In pictures: Combating trachoma in Sudan
A UK-aid funded initiative led by Sightsavers is combining technology and medical research across 22 countries in Africa, Asia and the Pacific. The Global Trachoma Mapping Project is the largest infectious disease survey in history with the aim of eliminating the disease by 2020.
Following years of civil war, much of Sudan faces a lack of water and poor sanitation. The poor hygiene conditions mean that diseases such as trachoma - the world's leading infectious cause of blindness - are rife. Photographer Kate Holt followed teams of local eye doctors in villages near Khartoum.
Ghosi is diagnosed with the early stages of trachoma, a painful and infectious eye disease that causes blindness. Years of repeated infection can cause the inside of the eyelid to scar so severely that the lashes scar the cornea.
Ghosi's mother Zainub said: "I never heard about trachoma before today. I have been told to keep Ghosi's face clean and put the eye ointment on so that the infection goes away. I know that this is very important, because if I don't do it, he could go blind."
The mapping project is featured in a new report on neglected tropical diseases (NTDs) launched this week by the Uniting to Combat NTDs coalition.
Smartphones are used to log data which is uploaded to an online Trachoma Atlas. The data is helping governments and aid agencies to target treatment at those who need it most.
Dr Bilghis led the trachoma mapping teams that examined 72,000 people in Sudan.
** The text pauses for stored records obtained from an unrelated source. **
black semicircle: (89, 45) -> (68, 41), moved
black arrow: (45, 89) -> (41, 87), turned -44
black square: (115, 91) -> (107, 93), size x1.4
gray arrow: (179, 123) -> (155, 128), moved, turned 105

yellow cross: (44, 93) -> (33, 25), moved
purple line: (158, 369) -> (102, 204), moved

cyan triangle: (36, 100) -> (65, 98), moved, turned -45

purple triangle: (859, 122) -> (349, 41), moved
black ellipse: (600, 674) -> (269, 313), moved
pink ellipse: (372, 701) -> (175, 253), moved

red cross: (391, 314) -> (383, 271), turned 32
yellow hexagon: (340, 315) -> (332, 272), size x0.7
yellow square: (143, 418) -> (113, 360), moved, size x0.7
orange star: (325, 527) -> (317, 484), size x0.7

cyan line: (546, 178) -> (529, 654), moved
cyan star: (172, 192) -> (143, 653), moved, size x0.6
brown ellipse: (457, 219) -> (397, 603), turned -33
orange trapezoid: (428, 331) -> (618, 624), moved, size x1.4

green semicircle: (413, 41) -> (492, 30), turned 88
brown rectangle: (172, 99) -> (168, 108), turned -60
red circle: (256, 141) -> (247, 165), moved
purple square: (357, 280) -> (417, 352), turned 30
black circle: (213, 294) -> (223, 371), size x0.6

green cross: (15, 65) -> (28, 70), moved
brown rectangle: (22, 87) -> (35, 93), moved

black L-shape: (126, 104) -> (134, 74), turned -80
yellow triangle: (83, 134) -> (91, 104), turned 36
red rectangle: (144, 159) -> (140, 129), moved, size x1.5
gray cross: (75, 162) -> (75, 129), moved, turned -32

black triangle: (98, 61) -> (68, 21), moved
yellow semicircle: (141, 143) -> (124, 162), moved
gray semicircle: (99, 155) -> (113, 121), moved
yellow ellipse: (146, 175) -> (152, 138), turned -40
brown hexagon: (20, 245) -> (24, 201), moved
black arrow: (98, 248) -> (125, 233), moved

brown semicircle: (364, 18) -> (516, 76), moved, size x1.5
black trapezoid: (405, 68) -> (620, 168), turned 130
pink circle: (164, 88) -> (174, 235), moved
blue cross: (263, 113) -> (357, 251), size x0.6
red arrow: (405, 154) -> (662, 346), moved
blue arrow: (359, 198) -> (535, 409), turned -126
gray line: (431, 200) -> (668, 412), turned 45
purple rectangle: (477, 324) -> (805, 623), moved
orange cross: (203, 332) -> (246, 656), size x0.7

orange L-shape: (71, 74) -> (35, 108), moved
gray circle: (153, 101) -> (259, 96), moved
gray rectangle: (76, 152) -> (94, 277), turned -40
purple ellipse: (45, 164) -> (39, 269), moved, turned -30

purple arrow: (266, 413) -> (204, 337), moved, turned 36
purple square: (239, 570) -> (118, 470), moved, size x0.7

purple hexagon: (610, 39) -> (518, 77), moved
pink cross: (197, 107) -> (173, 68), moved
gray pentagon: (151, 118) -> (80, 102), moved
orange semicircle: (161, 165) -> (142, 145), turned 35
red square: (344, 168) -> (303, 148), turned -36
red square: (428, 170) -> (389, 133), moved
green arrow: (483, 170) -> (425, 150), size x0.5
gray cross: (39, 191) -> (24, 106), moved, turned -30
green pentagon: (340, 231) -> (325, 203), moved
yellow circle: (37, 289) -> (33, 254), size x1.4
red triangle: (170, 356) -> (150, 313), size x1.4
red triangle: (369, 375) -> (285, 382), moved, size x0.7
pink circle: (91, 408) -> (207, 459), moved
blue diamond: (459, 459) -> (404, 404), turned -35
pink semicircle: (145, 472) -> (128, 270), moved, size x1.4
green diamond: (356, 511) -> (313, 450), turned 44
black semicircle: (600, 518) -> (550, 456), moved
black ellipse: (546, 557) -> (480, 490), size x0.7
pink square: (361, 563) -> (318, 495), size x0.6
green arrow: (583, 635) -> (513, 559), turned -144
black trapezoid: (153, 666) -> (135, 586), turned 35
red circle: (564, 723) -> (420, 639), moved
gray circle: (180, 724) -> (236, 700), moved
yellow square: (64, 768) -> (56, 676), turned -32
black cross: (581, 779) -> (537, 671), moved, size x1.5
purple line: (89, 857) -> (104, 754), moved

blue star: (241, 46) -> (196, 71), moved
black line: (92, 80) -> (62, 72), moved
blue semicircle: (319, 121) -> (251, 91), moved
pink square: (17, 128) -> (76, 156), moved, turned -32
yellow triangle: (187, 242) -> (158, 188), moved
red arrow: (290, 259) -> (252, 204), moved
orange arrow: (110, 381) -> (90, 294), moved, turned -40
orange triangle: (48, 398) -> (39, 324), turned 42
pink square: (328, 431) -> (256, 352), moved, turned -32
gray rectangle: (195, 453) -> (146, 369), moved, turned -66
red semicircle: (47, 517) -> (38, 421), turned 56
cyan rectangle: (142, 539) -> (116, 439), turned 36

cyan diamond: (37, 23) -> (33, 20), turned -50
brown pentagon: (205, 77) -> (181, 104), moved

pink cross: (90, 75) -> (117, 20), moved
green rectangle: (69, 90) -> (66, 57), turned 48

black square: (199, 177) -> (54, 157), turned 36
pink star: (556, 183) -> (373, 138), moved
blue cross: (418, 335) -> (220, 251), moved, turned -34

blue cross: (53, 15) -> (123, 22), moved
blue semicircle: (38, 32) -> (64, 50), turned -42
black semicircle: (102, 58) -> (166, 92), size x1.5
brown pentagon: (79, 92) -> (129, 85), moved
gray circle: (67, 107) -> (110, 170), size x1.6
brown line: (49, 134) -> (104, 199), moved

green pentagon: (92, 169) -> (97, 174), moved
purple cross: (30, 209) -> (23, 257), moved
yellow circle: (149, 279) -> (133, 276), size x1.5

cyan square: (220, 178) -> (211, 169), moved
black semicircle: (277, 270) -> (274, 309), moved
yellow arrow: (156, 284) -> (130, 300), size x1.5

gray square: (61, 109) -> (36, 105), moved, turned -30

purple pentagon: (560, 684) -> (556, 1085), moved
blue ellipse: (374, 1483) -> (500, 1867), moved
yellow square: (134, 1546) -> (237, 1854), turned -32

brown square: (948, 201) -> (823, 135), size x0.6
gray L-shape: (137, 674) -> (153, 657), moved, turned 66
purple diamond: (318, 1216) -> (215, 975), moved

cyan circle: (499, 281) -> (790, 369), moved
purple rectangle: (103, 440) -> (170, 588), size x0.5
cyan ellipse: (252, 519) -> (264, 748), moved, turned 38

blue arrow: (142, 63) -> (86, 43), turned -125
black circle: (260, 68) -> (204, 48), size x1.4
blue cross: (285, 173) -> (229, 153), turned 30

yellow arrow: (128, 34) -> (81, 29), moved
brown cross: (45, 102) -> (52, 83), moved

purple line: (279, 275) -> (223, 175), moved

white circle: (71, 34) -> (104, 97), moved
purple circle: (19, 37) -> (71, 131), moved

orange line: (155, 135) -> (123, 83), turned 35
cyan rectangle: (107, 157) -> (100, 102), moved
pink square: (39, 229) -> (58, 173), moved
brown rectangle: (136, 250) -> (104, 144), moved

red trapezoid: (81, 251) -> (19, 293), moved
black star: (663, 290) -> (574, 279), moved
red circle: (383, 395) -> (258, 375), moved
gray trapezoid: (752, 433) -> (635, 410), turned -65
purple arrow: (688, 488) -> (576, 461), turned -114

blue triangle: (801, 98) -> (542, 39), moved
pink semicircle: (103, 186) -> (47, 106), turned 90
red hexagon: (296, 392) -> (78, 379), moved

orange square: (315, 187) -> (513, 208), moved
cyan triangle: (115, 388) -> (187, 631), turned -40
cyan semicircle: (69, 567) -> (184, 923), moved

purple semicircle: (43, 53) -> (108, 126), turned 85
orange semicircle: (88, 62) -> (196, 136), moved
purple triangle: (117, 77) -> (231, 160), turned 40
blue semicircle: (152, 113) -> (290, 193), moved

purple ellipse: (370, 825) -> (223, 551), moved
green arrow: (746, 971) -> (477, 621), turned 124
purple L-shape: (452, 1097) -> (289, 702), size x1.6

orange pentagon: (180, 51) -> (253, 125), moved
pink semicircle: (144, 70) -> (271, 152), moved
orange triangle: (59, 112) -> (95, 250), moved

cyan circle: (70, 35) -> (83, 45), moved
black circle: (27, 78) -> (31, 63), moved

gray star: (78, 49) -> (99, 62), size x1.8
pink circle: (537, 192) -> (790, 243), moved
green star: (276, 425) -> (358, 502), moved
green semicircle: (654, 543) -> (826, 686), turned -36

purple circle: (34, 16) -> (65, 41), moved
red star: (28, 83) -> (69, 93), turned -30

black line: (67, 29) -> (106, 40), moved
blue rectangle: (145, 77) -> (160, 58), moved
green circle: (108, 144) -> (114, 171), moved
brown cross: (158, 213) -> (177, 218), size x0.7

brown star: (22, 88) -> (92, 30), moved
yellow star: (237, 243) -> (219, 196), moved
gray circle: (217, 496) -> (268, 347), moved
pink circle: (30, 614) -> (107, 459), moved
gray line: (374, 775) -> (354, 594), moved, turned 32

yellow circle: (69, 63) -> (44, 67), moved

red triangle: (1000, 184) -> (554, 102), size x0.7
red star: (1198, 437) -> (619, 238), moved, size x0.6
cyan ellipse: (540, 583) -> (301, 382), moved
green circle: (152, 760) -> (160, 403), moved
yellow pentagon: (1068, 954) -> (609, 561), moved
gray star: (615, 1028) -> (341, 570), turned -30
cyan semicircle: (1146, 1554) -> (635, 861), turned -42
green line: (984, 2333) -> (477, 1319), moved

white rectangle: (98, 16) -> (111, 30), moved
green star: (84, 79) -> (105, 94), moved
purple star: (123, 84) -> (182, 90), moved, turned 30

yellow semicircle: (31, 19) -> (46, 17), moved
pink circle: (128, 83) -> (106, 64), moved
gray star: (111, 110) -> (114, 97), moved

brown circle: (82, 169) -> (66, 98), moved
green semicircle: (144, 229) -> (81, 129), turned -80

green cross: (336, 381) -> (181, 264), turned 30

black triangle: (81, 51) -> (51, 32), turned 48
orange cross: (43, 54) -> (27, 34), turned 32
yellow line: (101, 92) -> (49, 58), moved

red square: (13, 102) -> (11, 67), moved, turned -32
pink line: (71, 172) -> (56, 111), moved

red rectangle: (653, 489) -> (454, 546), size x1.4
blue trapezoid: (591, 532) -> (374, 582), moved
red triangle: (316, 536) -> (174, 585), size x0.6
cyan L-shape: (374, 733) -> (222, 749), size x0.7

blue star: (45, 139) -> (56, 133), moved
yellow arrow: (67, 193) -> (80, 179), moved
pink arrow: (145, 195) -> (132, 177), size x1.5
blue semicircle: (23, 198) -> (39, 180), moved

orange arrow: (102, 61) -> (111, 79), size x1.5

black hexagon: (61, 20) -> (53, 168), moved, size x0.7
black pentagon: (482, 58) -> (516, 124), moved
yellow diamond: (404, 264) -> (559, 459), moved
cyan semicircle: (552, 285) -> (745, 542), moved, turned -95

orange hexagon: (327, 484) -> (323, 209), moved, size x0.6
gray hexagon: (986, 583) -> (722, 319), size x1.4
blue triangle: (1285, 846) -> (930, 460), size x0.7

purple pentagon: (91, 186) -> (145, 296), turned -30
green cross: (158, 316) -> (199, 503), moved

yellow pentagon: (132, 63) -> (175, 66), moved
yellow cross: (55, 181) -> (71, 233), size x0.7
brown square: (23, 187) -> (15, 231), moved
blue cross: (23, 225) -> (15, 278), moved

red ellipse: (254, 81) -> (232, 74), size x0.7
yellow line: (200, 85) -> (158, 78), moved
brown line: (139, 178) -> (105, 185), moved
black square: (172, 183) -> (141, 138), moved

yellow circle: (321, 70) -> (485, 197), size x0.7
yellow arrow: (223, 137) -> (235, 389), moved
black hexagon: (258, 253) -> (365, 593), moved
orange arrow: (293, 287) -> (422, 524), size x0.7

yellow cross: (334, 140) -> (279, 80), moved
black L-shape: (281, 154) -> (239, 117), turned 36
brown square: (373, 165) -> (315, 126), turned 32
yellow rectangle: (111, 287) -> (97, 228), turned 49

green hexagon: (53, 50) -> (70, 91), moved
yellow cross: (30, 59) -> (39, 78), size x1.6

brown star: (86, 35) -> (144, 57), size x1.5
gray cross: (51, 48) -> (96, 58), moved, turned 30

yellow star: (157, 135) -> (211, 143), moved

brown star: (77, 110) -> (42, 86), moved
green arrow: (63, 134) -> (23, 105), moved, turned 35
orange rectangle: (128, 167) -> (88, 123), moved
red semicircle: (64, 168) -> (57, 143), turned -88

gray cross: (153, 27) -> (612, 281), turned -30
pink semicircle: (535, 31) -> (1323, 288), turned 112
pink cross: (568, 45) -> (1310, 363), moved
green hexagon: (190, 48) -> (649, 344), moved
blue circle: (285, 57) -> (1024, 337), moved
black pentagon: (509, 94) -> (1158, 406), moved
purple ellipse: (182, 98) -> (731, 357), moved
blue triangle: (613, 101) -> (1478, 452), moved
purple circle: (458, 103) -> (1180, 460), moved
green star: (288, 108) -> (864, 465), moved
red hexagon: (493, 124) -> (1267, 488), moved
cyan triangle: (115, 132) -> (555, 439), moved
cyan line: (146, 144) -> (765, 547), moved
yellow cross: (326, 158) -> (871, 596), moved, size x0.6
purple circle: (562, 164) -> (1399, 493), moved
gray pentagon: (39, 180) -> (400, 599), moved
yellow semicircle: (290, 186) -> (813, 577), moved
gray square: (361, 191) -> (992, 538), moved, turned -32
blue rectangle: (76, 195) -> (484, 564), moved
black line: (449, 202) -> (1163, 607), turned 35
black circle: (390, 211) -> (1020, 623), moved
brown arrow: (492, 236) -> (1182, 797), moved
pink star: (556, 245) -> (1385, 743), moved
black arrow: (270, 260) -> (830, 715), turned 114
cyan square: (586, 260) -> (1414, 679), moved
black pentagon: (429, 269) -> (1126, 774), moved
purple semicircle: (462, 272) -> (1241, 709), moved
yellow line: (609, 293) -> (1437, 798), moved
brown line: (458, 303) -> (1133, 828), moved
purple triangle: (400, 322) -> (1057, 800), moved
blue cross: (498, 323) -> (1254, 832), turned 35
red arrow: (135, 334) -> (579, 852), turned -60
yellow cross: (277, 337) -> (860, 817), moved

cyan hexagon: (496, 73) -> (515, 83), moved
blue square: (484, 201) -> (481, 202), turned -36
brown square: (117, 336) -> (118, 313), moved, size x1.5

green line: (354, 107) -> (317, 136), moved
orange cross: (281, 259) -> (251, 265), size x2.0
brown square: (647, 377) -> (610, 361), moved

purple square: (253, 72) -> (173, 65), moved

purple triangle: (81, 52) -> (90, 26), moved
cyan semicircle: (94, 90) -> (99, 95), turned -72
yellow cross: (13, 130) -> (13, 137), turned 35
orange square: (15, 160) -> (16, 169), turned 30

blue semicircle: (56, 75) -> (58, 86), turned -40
She said: "The biggest challenge we faced in Khartoum state was having to travel such far distances."
The new report also shows for the first time the full burden of illness, disability, and deaths caused by NTDs, finding it in the same order of magnitude as the "Big Three" diseases: HIV/AIDS, tuberculosis and malaria.
Theresa, 27, who is diagnosed with trachoma, finds the pain so intense that she wants to pull out her eyelashes. "I don't have any tweezers to pull the hairs out - when it is painful I just rub it and scratch it." Trachoma can be prevented and treated with surgery, antibiotics, face washing and a clean environment.